- **Work instructions**:
(a) Answer these from the article on database table bloat:
(i) What data limit applies to a "hobby" tier Heroku PostgreSQL instance?
(ii) Which table keeps getting bigger when ActiveStorage uploads are never deleted?
(iii) Which gem is adopted for compliance reasons in the first scenario?
(b) Can you carry on the article on database table bloat from its last sentence?

- **Provided text**:
** START **
SymmetricalDataSecurity: How to Keep Database Table Sizes Down and Prevent Data Bloat

Most web applications use a data store of some kind, often a relational database. When a web app becomes successful, it can become all too easy to start "hoarding" data in the database. But hoarding data leads to the unbounded growth of database tables (both row count and stored data size).

While this works fine to a certain point, it is very useful to prevent some data bloat — or, if you cannot prevent it, to plan for your infrastructure ahead of time to adequately manage growth.

Before we dive in, let's see how we might end up with bloated applications.

More Data is Not Always Great

Most of the applications we work on tend to get bigger with time.

If you use a cloud provider for your database, you might hit your allocated storage limit. Once that happens, you will need to upgrade to a different instance type. Heroku PostgreSQL databases have a limit, for example, a "hobby" tier instance is limited to 1GB of data.

Having more data also has implications for query speeds. What used to be possible without an index becomes impossible with larger tables. Some row range scans will get slower. More locks will be acquired to do database UPDATE and DELETE operations.

How Database Tables Grow

Data hoarding happens gradually. What is not a problem today can easily become a problem in a month or six months. The most treacherous thing about data hoarding is that it is so easy to miss. Consider a few very classic scenarios:

For compliance reasons, you adopt a gem like paper_trail and get an audit_log_entries table. Every operation with a mode of significance in your application creates a row in the audit_log_entries table. Those audit log entries never get archived.
You accept uploads and are using ActiveStorage. You never delete the uploads, so your activestorage_blobs table keeps getting bigger and bigger.
You run a shared CMS for publishing on the Web, and you allow article segments to be stored in your database. Your platform becomes successful, but most of your authors write book-sized articles. The pages table becomes very sizeable even though it only contains a few thousand pages.
** END **
- **Extracted entries**:
** START **
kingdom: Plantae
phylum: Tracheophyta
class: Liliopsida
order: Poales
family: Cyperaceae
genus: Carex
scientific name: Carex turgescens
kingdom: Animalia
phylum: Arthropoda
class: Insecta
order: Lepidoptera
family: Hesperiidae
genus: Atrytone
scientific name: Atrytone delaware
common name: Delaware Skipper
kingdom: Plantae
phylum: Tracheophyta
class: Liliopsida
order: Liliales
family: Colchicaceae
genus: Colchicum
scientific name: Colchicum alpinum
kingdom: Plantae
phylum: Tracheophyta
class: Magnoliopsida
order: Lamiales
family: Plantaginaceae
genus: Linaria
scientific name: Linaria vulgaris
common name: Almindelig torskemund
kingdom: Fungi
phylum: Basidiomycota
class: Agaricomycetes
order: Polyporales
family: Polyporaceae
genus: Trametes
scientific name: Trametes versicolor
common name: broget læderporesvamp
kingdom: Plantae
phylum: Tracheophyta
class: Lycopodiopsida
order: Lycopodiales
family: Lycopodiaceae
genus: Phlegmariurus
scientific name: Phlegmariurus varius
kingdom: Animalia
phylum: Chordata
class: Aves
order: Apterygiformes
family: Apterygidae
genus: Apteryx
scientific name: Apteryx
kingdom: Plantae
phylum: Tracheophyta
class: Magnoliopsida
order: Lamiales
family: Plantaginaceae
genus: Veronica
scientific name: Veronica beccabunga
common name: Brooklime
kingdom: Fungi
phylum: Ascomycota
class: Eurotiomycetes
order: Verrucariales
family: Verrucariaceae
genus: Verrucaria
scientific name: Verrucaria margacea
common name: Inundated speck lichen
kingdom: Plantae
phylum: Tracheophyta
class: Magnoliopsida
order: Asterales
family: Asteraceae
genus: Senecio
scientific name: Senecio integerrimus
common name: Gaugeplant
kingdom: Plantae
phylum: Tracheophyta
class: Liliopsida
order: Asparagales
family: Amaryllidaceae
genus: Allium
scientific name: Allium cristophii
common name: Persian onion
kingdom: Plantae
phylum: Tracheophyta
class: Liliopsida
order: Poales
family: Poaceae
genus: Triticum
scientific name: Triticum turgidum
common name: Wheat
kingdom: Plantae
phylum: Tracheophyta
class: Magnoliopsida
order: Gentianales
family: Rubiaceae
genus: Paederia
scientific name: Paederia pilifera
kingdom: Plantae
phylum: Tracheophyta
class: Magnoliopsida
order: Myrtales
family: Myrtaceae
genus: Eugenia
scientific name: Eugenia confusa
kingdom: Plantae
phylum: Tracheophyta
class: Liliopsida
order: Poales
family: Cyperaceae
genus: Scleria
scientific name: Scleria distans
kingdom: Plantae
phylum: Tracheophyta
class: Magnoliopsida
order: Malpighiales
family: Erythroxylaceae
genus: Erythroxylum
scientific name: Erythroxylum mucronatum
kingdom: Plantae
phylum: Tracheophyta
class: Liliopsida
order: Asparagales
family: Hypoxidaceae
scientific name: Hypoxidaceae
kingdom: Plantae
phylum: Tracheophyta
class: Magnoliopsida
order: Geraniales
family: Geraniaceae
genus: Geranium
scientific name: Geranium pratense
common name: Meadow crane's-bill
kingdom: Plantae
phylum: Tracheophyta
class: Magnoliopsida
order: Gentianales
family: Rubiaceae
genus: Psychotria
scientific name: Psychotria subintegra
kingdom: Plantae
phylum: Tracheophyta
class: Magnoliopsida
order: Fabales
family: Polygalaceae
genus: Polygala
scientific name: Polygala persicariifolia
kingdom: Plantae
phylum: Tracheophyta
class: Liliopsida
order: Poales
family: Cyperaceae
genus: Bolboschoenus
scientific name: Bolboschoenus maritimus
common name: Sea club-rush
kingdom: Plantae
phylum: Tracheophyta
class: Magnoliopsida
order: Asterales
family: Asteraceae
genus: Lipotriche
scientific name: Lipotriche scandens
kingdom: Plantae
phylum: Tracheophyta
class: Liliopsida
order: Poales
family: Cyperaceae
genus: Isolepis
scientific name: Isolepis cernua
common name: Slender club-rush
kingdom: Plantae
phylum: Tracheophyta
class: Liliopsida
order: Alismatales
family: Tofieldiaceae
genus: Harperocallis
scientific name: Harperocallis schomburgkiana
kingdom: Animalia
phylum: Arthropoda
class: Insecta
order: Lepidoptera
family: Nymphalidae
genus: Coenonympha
** END **
- **Responses by task**:
(a)
(i) 1GB of data
(ii) activestorage_blobs
(iii) paper_trail

(b)
You allow user-uploaded content, but you do not delete the data for compliance reasons, and instead use something like paranoia to delete via a flag. Your user_items table grows indefinitely, and without you knowing it, passes 10M rows.

These patterns have implications if not caught in time. If you have a good view of the size of your tables, you can anticipate when you will have to upgrade and schedule maintenance at off-peak times to perform upgrades with less user impact.

Making projections also becomes much easier. For example:

Today our events table fits in memory. At the current growth rate, it won't fit in memory in seven months.
We are at 30% storage use for our RDS instance type. We will hit 90% in January next year.
We have a full table scan query on payments to compute a function over every row where input depends on the query. We know that the payments table will exceed two million rows in three weeks and 20 million by January next year.

These all have the potential to present as an incident or an outage. But if you attack early enough, you can mitigate against this fairly easily. For example:

Set up archiving for all data older than 30 days in the events table.
Upgrade your RDS instance in four months.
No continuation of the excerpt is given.